** INSTRUCTION **
Return, character for character, every row below from the one containing "現在、年齢は？妻などプロフ" down to the one containing "Выбираете - вы!", including both of those rows.

[Extracted page text data]
══════════
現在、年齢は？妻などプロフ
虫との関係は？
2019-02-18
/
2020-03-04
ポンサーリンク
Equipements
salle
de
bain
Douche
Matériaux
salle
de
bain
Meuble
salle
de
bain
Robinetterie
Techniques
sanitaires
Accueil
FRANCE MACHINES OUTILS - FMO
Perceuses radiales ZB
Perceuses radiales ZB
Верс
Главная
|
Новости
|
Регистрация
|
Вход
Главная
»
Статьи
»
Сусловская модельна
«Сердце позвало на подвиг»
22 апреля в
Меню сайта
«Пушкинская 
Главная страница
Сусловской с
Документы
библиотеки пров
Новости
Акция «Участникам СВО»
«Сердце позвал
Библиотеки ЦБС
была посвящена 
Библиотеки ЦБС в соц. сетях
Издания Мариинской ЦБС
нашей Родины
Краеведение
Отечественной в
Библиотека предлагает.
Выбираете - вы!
══════════
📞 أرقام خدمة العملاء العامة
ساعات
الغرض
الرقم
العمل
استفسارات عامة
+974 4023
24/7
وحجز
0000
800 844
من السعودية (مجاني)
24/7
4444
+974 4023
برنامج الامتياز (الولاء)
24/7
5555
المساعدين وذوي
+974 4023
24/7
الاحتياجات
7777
══════════
** RESULT FOR THIS TASK **
現在、年齢は？妻などプロフ
虫との関係は？
2019-02-18
/
2020-03-04
ポンサーリンク
Equipements
salle
de
bain
Douche
Matériaux
salle
de
bain
Meuble
salle
de
bain
Robinetterie
Techniques
sanitaires
Accueil
FRANCE MACHINES OUTILS - FMO
Perceuses radiales ZB
Perceuses radiales ZB
Верс
Главная
|
Новости
|
Регистрация
|
Вход
Главная
»
Статьи
»
Сусловская модельна
«Сердце позвало на подвиг»
22 апреля в
Меню сайта
«Пушкинская 
Главная страница
Сусловской с
Документы
библиотеки пров
Новости
Акция «Участникам СВО»
«Сердце позвал
Библиотеки ЦБС
была посвящена 
Библиотеки ЦБС в соц. сетях
Издания Мариинской ЦБС
нашей Родины
Краеведение
Отечественной в
Библиотека предлагает.
Выбираете - вы!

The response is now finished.